The question is whether the quality of justice envisaged for the prisoners at Guantanamo Bay complies with minimum international standards for the conduct of fair trials. The answer can be given quite shortly: It is a resounding No. The term kangaroo court springs to mind. It conveys the idea of a preordained, arbitrary rush to judgment by an irregular tribunal which makes a mockery of justice. Trials of the type contemplated by the United States government would be a stain on United States justice. The only thing that could be worse is simply to leave the prisoners in their black hole indefinitely.
Looking at the hard realities of the situation, one wonders what effect it may have on the treatment of United States soldiers captured in future armed conflicts. It would have been prudent, for the sake of American soldiers, to respect humanitarian law.

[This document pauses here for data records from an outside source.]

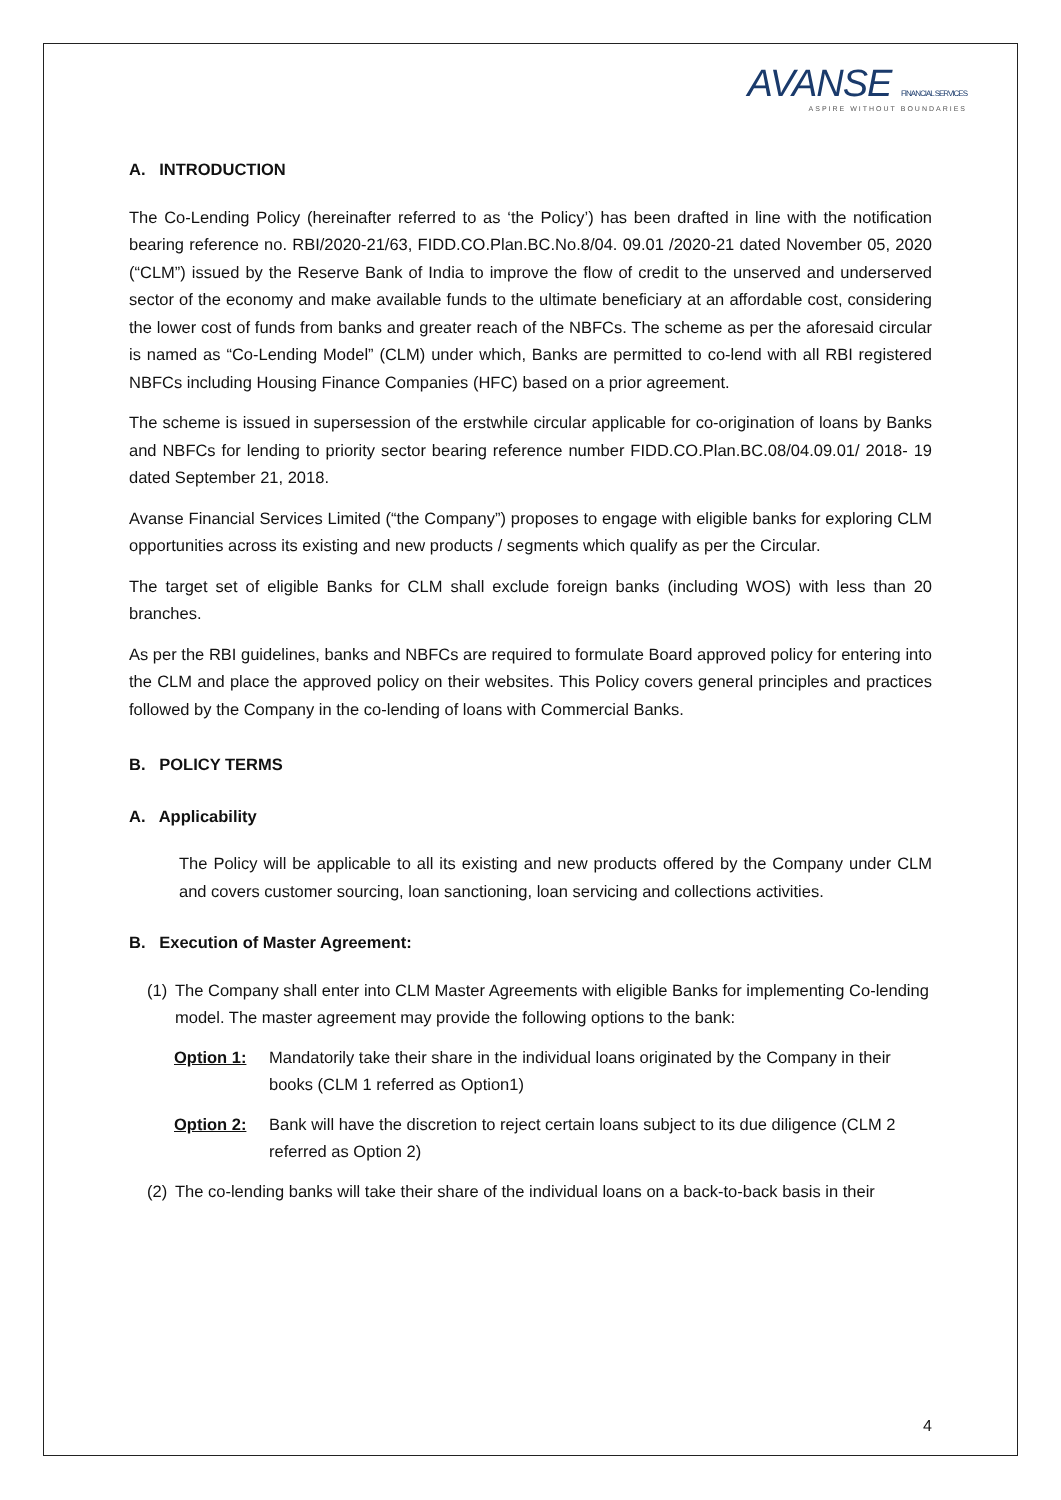AVANSE FINANCIAL SERVICES
ASPIRE WITHOUT BOUNDARIES
A. INTRODUCTION
The Co-Lending Policy (hereinafter referred to as ‘the Policy’) has been drafted in line with the notification bearing reference no. RBI/2020-21/63, FIDD.CO.Plan.BC.No.8/04. 09.01 /2020-21 dated November 05, 2020 (“CLM”) issued by the Reserve Bank of India to improve the flow of credit to the unserved and underserved sector of the economy and make available funds to the ultimate beneficiary at an affordable cost, considering the lower cost of funds from banks and greater reach of the NBFCs. The scheme as per the aforesaid circular is named as “Co-Lending Model” (CLM) under which, Banks are permitted to co-lend with all RBI registered NBFCs including Housing Finance Companies (HFC) based on a prior agreement.
The scheme is issued in supersession of the erstwhile circular applicable for co-origination of loans by Banks and NBFCs for lending to priority sector bearing reference number FIDD.CO.Plan.BC.08/04.09.01/ 2018- 19 dated September 21, 2018.
Avanse Financial Services Limited (“the Company”) proposes to engage with eligible banks for exploring CLM opportunities across its existing and new products / segments which qualify as per the Circular.
The target set of eligible Banks for CLM shall exclude foreign banks (including WOS) with less than 20 branches.
As per the RBI guidelines, banks and NBFCs are required to formulate Board approved policy for entering into the CLM and place the approved policy on their websites. This Policy covers general principles and practices followed by the Company in the co-lending of loans with Commercial Banks.
B. POLICY TERMS
A. Applicability
The Policy will be applicable to all its existing and new products offered by the Company under CLM and covers customer sourcing, loan sanctioning, loan servicing and collections activities.
B. Execution of Master Agreement:
(1)
The Company shall enter into CLM Master Agreements with eligible Banks for implementing Co-lending model. The master agreement may provide the following options to the bank:
Option 1: Mandatorily take their share in the individual loans originated by the Company in their books (CLM 1 referred as Option1)
Option 2: Bank will have the discretion to reject certain loans subject to its due diligence (CLM 2 referred as Option 2)
(2)
The co-lending banks will take their share of the individual loans on a back-to-back basis in their
4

Second, what must authoritarian regimes, or countries with dubious human rights records, make of the example set by the most powerful of all democracies?
Third, the type of justice meted out at Guantanamo Bay is likely to make martyrs of the prisoners in the moderate Muslim world with whom the West must work to ensure world peace and stability.
What other route could the United States have taken? The International Criminal Court could not be used to try the Guantanamo Bay prisoners because the Rome Treaty applies prospectively only, and the prisoners were captured before the Treaty came into force in July 2002. The United States courts could have assumed universal jurisdiction for war crimes. The prisoners would have received fair trials before ordinary United States courts. It would have been an acceptable solution. On the other hand, the Muslim world would probably not have accepted this as impartial justice. The best course would have been to set up through the Security Council an ad hoc international tribunal. That would have ensured that justice is done and seen to be done.
There is, of course, a dilemma facing democracies. Aharon Barak, President of the Supreme Court of Israel, presided in a case in which the court held that the violent interrogation of a suspected terrorist is not lawful even if doing so may save human life by preventing impending terrorist acts. He said:
“Sometimes, a democracy must fight with one hand tied behind its back. Nonetheless, it has the upper hand. Preserving the rule of law and recognition of individual liberties constitute an important component of its understanding of security. At the end of the day, they strengthen its spirit and strength and allow it to overcome its difficulties.” Such restraint is at the very core of democratic values.
It may be appropriate to pose a question: Ought the British government to make plain publicly and unambiguously its condemnation of the utter lawlessness at Guantanamo Bay?
John Donne, who preached in the Chapel of Lincoln’s Inn, gave the context of the question more than four centuries ago:
“No man is an Island, entire of it self; every man is a piece of the Continent, a part of the main; any man’s death diminishes me, because I am involved in Mankind; And therefore never send to know for whom the bell tolls; it tolls for thee.”
Lord Johan Steyn of Swafield is a Lord of Appeal in Ordinary, one of the 12 judges who sit on the UK?s highest court.